▶ [Reading passage]
You are driving by car to a particular destination, and our only assumption is that you are free to drive at any speed you choose - no traffic jams or anything like that. For the first half of the journey (i.e.half the distance) you drive at 20 miles per hour. You then realise that this is all taking much too long, and that you are going to be late. You therefore decide that you will increase your speed so that your overall average speed for the whole journey will be 40 miles per hour. How fast do you have to drive for the remaining part of your journey in order for your average speed for the whole journey to be 40 miles per hour?


enjoy

Its not possible !

Even at 100,000mph for the second half you can only average 39.99mph. If rounding up is allowed then the answer is very bloody fast. If it has to be mathmatically correct then it is not possible as Snuggs has quickly concurred.

60

relative to whom? are we allowed to mention time dilation?!

technically, if you did the second half at 100% the speed of light, no time would pass for somebody (i forget who...) and to them, your average speed would be 40mph.

I agree with marcyboy 60.

(Av speed first half + av speed second half)/2 = 40
(20+x)/2=40
Rearrange for x x = 60

Therefore you could drive at any speed you like so long as your average speed for the second half of the journey was 60 ie for one sixth total journey distance you could travel at 40, another sixth 60 and the last sixth 80, that would give you and average speed of 60mph

20mph for 1hr = 20mls

20mls x 2 = 40 mls

To average 40mph you would have to cover the remaining 20mls in 0hrs and 0 minutes and 0 seconds.

Not possible.

[Edited on 2/8/05 by Snuggs]

who said it was for an hour?

20mph for 10hrs = 200mls

200mls x 2 = 400 mls

To average 40mph you would have to cover the remaining 200mls in 0hrs and 0 minutes and 0 seconds.

Still not possible.

OK here you go.....

Suppose you started out at 2 o'clock, and your destination is exactly 40 miles away. For your average speed to be 40 miles per hour, you need to arrive at 3 o'clock. But you drove the first half of the journey, 20 miles in this case, at 20 miles per hour. Which has taken you an hour. So it is now 3 o'clock, and you have only covered half the distance. There is no speed that you can drive for the second half of the journey that will make the average speed 40 miles per hour, since you need to be at your destination at this moment. And this applies no matter what the distance of the journey.



thought it would get a few people thinking - it caught me out

Thats two assumptions too many. Youve assumed that your journey is 40 miles and you only have 1 hour to do it in. I would agree that for a 40 mile journey in 1 hour to travel the first half ie 20miles at 20 mph would only get you half way but thats still assuming the journey is 40 miles and you only have 1 hour to do it in The question says the only assumption is that you can travel at any speed.

▶ [Given exercise 1] In the average speed puzzle thread, how fast does the driver go for the first half of the journey?
▶ [Given exercise 2] Rewrite the part of the average speed puzzle thread starting with "You are driving" and going on through "miles per hour?", changing "20 miles per hour" to "30 miles per hour".
▶ [Given exercise 3] Please carry on the average speed puzzle thread from its last post.
These entries come from a different source.

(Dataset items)
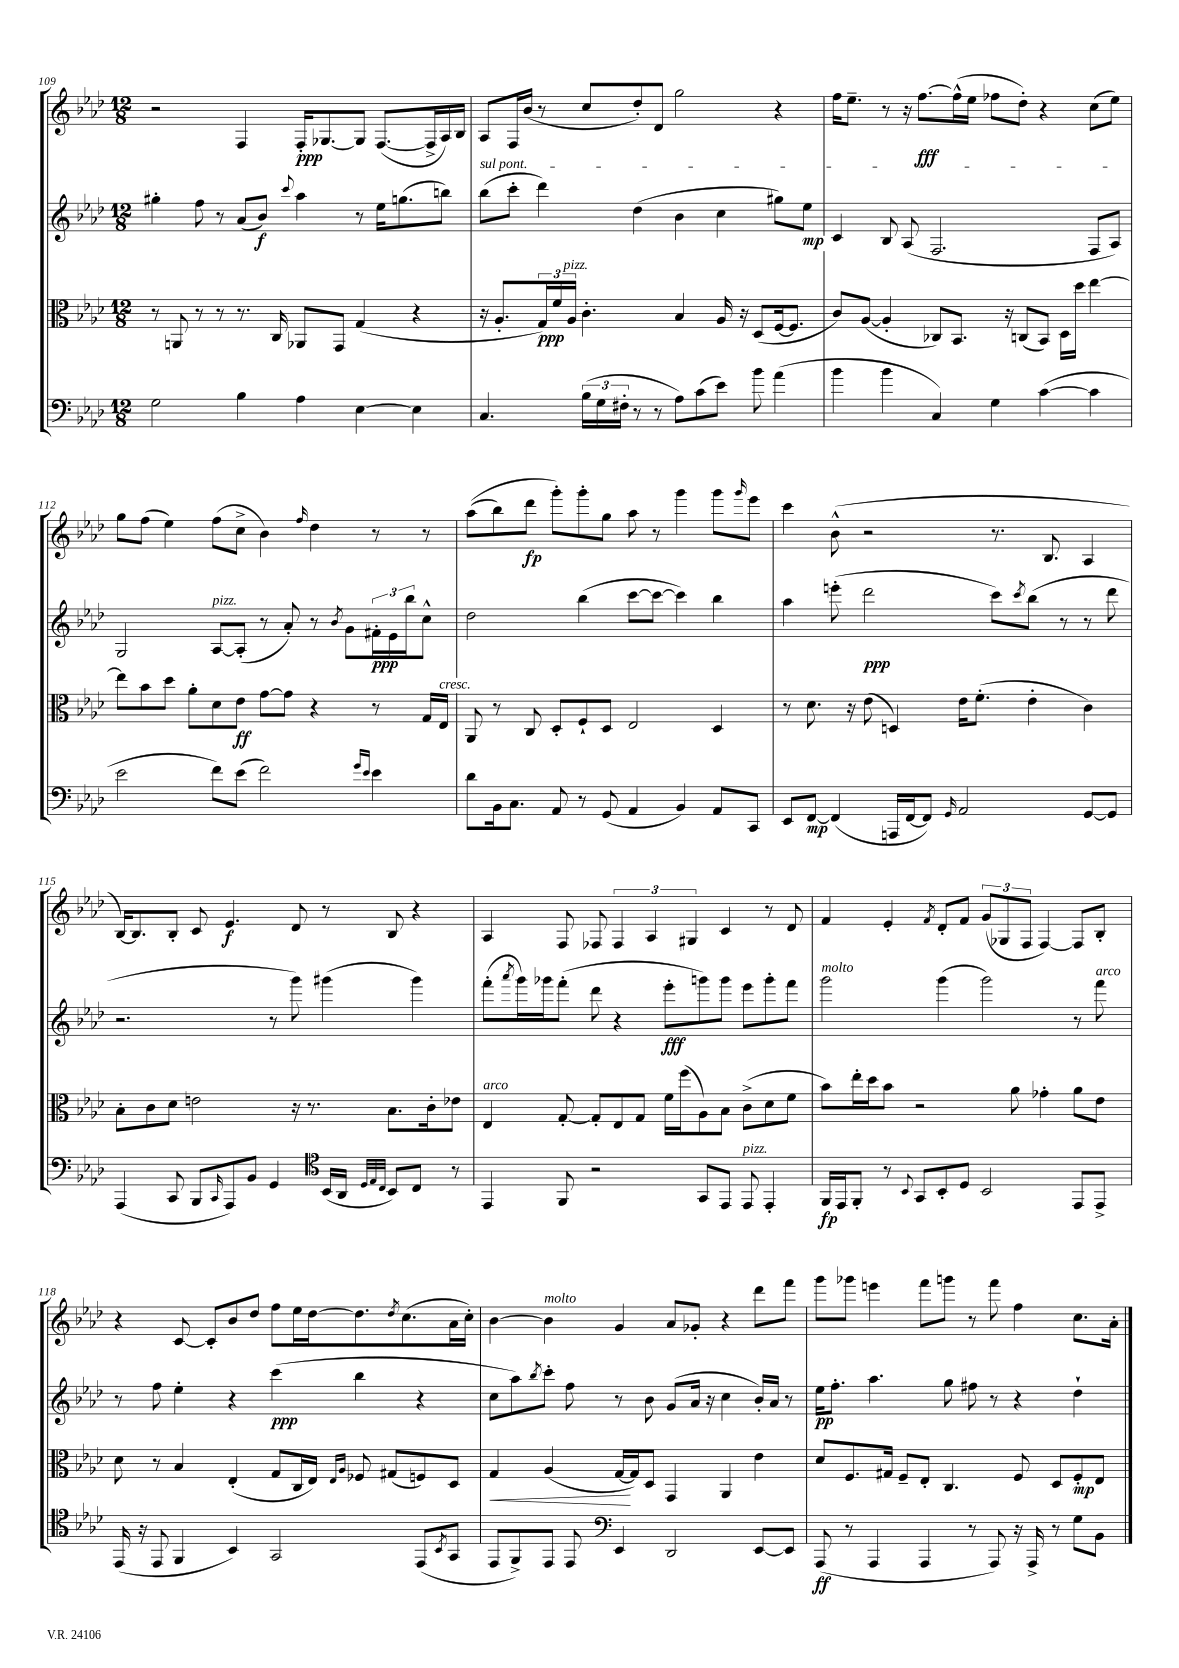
<<
\new StaffGroup <<
\new Staff = "s0" {
    \clef treble \key aes \major \numericTimeSignature \time 12/8
    r2 f4 f16-.\ppp ges8.~ ges8 f8.~( f16-> aes16) bes16 |
    aes8 f16 bes'16( r8 c''8 des''8-.) des'8 g''2 r4 |
    f''16 ees''8.-- r8 r16 f''8.~\fff f''16-^( ees''16 fes''8 des''8-.) r4 c''8( ees''8) |
    g''8 f''8( ees''4) f''8( c''8-> bes'4) \grace { f''16 } des''4 r8 r8 |
    aes''8(\( bes''8) des'''8\fp g'''8-.\) g'''8-. g''8 aes''8 r8 g'''4 g'''8 \grace { g'''16 } ees'''8 |
    c'''4 bes'8-^( r2 r8. bes8. aes4 |
    bes16~) bes8. bes8-. c'8 ees'4.\f des'8 r8 bes8 r4 |
    aes4 f8 fes8 \tuplet 3/2 { fes4 aes4 gis4 } c'4 r8 des'8 |
    f'4 ees'4-. \acciaccatura { f'8 } des'8-. f'8 \tuplet 3/2 { g'8( ges8 f8 } f4~) f8 bes8-. |
    r4 c'8~ c'8-. bes'8 des''8 f''8 ees''16 des''16~ des''8. \acciaccatura { des''8 } c''8.( aes'16 c''16-.) |
    bes'4~ bes'4^\markup { \italic "molto" } g'4 aes'8 ges'8-. r4 des'''8 f'''8 |
    g'''8 ges'''8 e'''4 f'''8 g'''8 r8 f'''8 f''4 c''8. aes'16-. \bar "|." |
}
\new Staff = "s1" {
    \clef treble \key aes \major \numericTimeSignature \time 12/8
    gis''4-. f''8 r8 aes'8( bes'8\f) \appoggiatura { c'''8 } aes''4 r8 ees''16 g''8.( b''8) |
    \once \override TextSpanner.bound-details.left.text = \markup { \italic "sul pont." } bes''8\startTextSpan( c'''8-. des'''4) des''4( bes'4 c''4 gis''8) ees''8\mp |
    c'4 bes8 aes8( f2. f8 aes8\stopTextSpan) |
    g2 aes8~^\markup { \italic "pizz." } aes8-.( r8 aes'8-.) r8 \acciaccatura { bes'8 } g'8 \tuplet 3/2 { fis'16-.\ppp ees'16 bes''16 } c''8-^ |
    des''2 bes''4( c'''8~ c'''8~ c'''4) bes''4 |
    aes''4 e'''8-.( des'''2\ppp c'''8) \acciaccatura { c'''8 } bes''8( r8 r8 des'''8 |
    r2. r8 g'''8) gis'''4( gis'''4) |
    f'''8-.( \acciaccatura { aes'''8 } g'''16) ges'''16 f'''8-.( des'''8 r4 ees'''8-.\fff g'''8) g'''8 ees'''8 g'''8-. f'''8 |
    g'''2^\markup { \italic "molto" } g'''4( g'''2) r8 f'''8^\markup { \italic "arco" } |
    r8 f''8 ees''4-. r4 c'''4\ppp( bes''4 r4 |
    c''8 aes''8) \acciaccatura { bes''8 } c'''8-. f''8 r8 bes'8 g'8( aes'16 r16 c''4 bes'16-.) aes'16 r8 |
    ees''16\pp f''8.-. aes''4. g''8 fis''8 r8 r4 des''4-! \bar "|." |
}
\new Staff = "s2" {
    \clef alto \key aes \major \numericTimeSignature \time 12/8
    r8 a,8 r8 r8 r8. c16 aes,8 g,8 g4( r4 |
    r16 aes8.-. \tuplet 3/2 { g16\ppp) f'16 aes16^\markup { \italic "pizz." } } c'4.-. bes4 aes16 r16 des8( f16~ f8. |
    c'8) aes8~( aes4-. ces8) bes,8. r16 c8( bes,8) des16 des''16 ees''4~ |
    ees''8 bes'8 des''8 aes'8-. des'8 ees'8\ff g'8~ g'8 r4 r8 g16 ees16^\markup { \italic "cresc." } |
    aes,8 r8 c8 des8-. f8-! des8 ees2 des4 |
    r8 des'8. r16 ees'8( d4) ees'16 f'8.-.( ees'4-. c'4) |
    bes8-. c'8 des'8 e'2 r16 r8. bes8. c'16-. ees'8 |
    ees4^\markup { \italic "arco" } g8~-. g8-. ees8 g8 f'16 f''16( aes8) bes8 c'8->( des'8 f'8 |
    bes'8) ees''16-. des''16 bes'8 r2 aes'8 ges'4-. aes'8 ees'8 |
    des'8 r8 bes4 ees4-.( g8 c16 ees16) \grace { ees16 aes16 } fes8 gis8( f8) des8 |
    g4\< aes4( g16~\! g16) des8 g,4 aes,4 ees'4 |
    des'8 f8. gis16 f8-- ees8-. c4. f8 des8 f8-.\mp ees8 \bar "|." |
}
\new Staff = "s3" {
    \clef bass \key aes \major \numericTimeSignature \time 12/8
    g2 bes4 aes4 ees4~ ees4 |
    c4. \tuplet 3/2 { bes16( g16 fis16-. } r8 r8 aes8) c'8( ees'8) bes'8 aes'4( |
    bes'4 bes'4 c4) g4 c'4~( c'4 |
    ees'2 f'8) ees'8( f'2) \grace { g'16 ees'16 } ees'4 |
    des'8 bes,16 c8. aes,8 r8 g,8( aes,4 bes,4) aes,8 c,8 |
    ees,8 f,8~\mp f,4( a,,16 f,16~ f,8) \grace { g,16 } aes,2 g,8~ g,8 |
    aes,,4( c,8 bes,,8 \grace { c,16 } aes,,8) bes,8 g,4 \clef tenor bes,16( aes,16 \grace { des32 ees32 c32 } bes,8) c8 r8 |
    ees,4 f,8 r2 g,8 ees,8 ees,8^\markup { \italic "pizz." } ees,4-. |
    f,16\fp ees,16 f,8-. r8 \appoggiatura { bes,8 } g,8 bes,8-. des8 bes,2 ees,8 ees,8-> |
    ees,16( r16 ees,8 f,4 bes,4) g,2 ees,8( \acciaccatura { bes,8 } g,8 |
    ees,8 f,8->) ees,8 ees,8 \clef bass ees,4 des,2 ees,8~ ees,8 |
    aes,,8\ff( r8 aes,,4 aes,,4 r8 aes,,8) r16 aes,,16-> r8 g8 bes,8 \bar "|." |
}
>>
>>
\layout { \context { \Score currentBarNumber = #109 } }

▶ [Exercise answer 1] 20 miles per hour.

▶ [Exercise answer 2]
You are driving by car to a particular destination, and our only assumption is that you are free to drive at any speed you choose - no traffic jams or anything like that. For the first half of the journey (i.e.half the distance) you drive at 30 miles per hour. You then realise that this is all taking much too long, and that you are going to be late. You therefore decide that you will increase your speed so that your overall average speed for the whole journey will be 40 miles per hour. How fast do you have to drive for the remaining part of your journey in order for your average speed for the whole journey to be 40 miles per hour?

▶ [Exercise answer 3]
[Edited on 2/8/05 by jos]

OK..

so your journey is 120 miles,

you need to average 40 mph which gives a total journey time of 3 hours

you travel half the way at 20 mph which is 60 miles and has taken you 3 hours

therefore you need to travel the last 60 miles in no time at all to make your average speed for the trip 40mph........

it works for any distance because by the time you have travelled half way at half speed you are out of time.

Yeah but say the journey was 1 mile, its not impossible then.

Its defo not possible Jos - put the maths on the next post and try and prove us wrong.

i would assume the same theory goes if you do the first half of a journey at 60mph but want to average 120mph overall. Botton line is that you use your total allowed time travelling half the distance at half the speed. It always ends up that you have to travel th eremaining half of the journey in 0hrs, 0mins, 0secs etc.

Journey = 1 mile.
To average 40mph, 1 mile has to be covered in 1.5minutes.

Half a mile at 20mph = 1.5minutes.

Net result - final half a mile has to be completed in 1.5 - 1.5 = 0 minutes.

I'm probably digging myself into a deep hole but until I'm sensible enough to realise it I'm happy digging.

There was no mention of time in the first post.

20mph for 1 million years = 175200000000mls

175200000000mls x 2 = 350400000000mls

To drive 350400000000mls at an average of 40mph would take 8760000000hrs

8760000000hrs = 1 million years

As you have already been driving for 1 million years the the second half of the journey (175200000000mls) must be driven in 0 years 0 days 0 hours 0 minutes and 0 seconds

[Edited on 3/8/05 by Snuggs]

Ok. We have now tried 1 mile and 1,000,000 miles and a few in between. Would anyone like another permutation working through????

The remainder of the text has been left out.